Not only have I had that problem, but have seen times when texts just plain were not sent through.
The issue is likely not your phone but rather different cell companies Networks. The more repeaters a cell company saturates a given area with, the more through put their network has for voice and data. When a geographic area of a network becomes saturated with users, that network slows down, while other networks may continue to move along based on the availability of bandwidth. Depending on where you and the other person are and if you are on the same network, this can go from slightly slow to never delivered pretty fast.
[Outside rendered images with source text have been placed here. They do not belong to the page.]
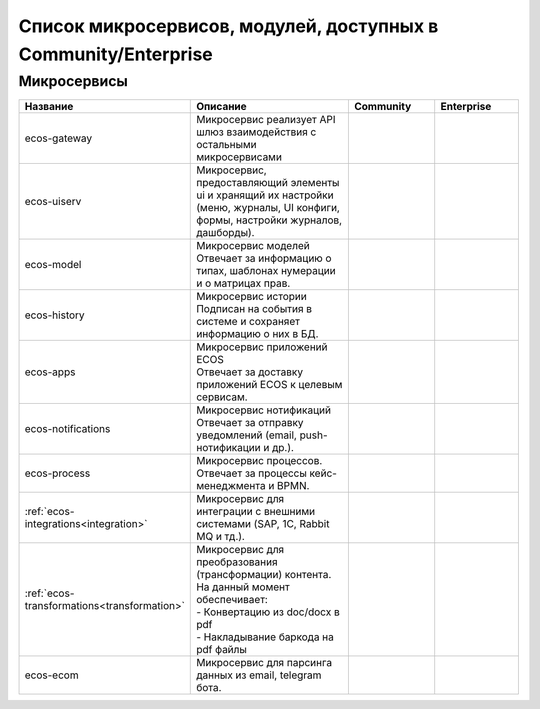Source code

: Список микросервисов, модулей, доступных в Community/Enterprise
================================================================

Микросервисы
-------------

.. list-table::
      :widths: 10 20 10 10
      :header-rows: 1
      :class: tight-table 
      
      * - Название
        - Описание
        - Community
        - Enterprise
      * - ecos-gateway
        - Микросервис реализует API шлюз взаимодействия с остальными микросервисами

        - |

           .. image:: _static/list/green.png
              :width: 30
              :align: center 

        - |

           .. image:: _static/list/green.png
              :width: 30
              :align: center 
      * - ecos-uiserv
        - | Микросервис, предоставляющий элементы ui и хранящий их настройки (меню, журналы, UI конфиги, формы, настройки журналов, дашборды).
        - |

           .. image:: _static/list/green.png
              :width: 30
              :align: center 

        - |

           .. image:: _static/list/green.png
              :width: 30
              :align: center 
      * - ecos-model
        - | Микросервис моделей 
          | Отвечает за информацию о типах, шаблонах нумерации и о матрицах прав.
        - |

           .. image:: _static/list/green.png
              :width: 30
              :align: center 

        - |

           .. image:: _static/list/green.png
              :width: 30
              :align: center 
      * - ecos-history
        - | Микросервис истории
          | Подписан на события в системе и сохраняет информацию о них в БД.
        - |

           .. image:: _static/list/green.png
              :width: 30
              :align: center 

        - |

           .. image:: _static/list/green.png
              :width: 30
              :align: center 
      * - ecos-apps
        - | Микросервис приложений ECOS
          | Отвечает за доставку приложений ECOS к целевым сервисам.
        - |

           .. image:: _static/list/green.png
              :width: 30
              :align: center 

        - |

           .. image:: _static/list/green.png
              :width: 30
              :align: center 
      * - ecos-notifications
        - | Микросервис нотификаций
          | Отвечает за отправку уведомлений (email, push-нотификации и др.).
        - |

           .. image:: _static/list/green.png
              :width: 30
              :align: center 

        - |

           .. image:: _static/list/green.png
              :width: 30
              :align: center 
      * - ecos-process
        - | Микросервис процессов. 
          | Отвечает за процессы кейс-менеджмента и BPMN.
        - |

           .. image:: _static/list/green.png
              :width: 30
              :align: center 

        - |

           .. image:: _static/list/green.png
              :width: 30
              :align: center 
      * - :ref:`ecos-integrations<integration>`
        - | Микросервис для интеграции с внешними системами (SAP, 1C, Rabbit MQ и тд.).
        - |

           .. image:: _static/list/red.png
              :width: 30
              :align: center 

        - |

           .. image:: _static/list/green.png
              :width: 30
              :align: center 
      * - :ref:`ecos-transformations<transformation>`
        - | Микросервис для преобразования (трансформации) контента. На данный момент обеспечивает:
          | - Конвертацию из doc/docx в pdf
          | - Накладывание баркода на pdf файлы

        - |

           .. image:: _static/list/red.png
              :width: 30
              :align: center 

        - |

           .. image:: _static/list/green.png
              :width: 30
              :align: center 
      * - ecos-ecom
        - | Микросервис для парсинга данных из email, telegram бота.
        - |

           .. image:: _static/list/green.png
              :width: 30
              :align: center 

        - |

           .. image:: _static/list/green.png
              :width: 30
              :align: center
Most networks can throttle their bandwidth up to meet higher user demand a peak hours but as the receivers become bogged down, the network can still slow down.
As an example, 3 members of my family live in the same home on the same cell network (AT&T). We can text with no issues on Friday night. The 4th member lives on/near a college campus and is on a different cell company (T-Mobile). Texts between AT&T and the T-Mobile are often lost because the college campus becomes geographically saturated on the T-Mobile network due to a lack of repeaters AND the high number of users. As such texts get dropped first to protect the integrity of voice communications and to keep the network running. While this is happening, others who use another cell company (Verizon) have no issues because Verizon has saturated the geographic area with repeaters and provides better bandwidth throughput to it's customers. In that specific location, AT&T falls somewhere between Verizon and T-Mobile in the number of repeater but has far better service/coverage than T-Mobile does.
Or, it could be your phone. Keep an eye on it.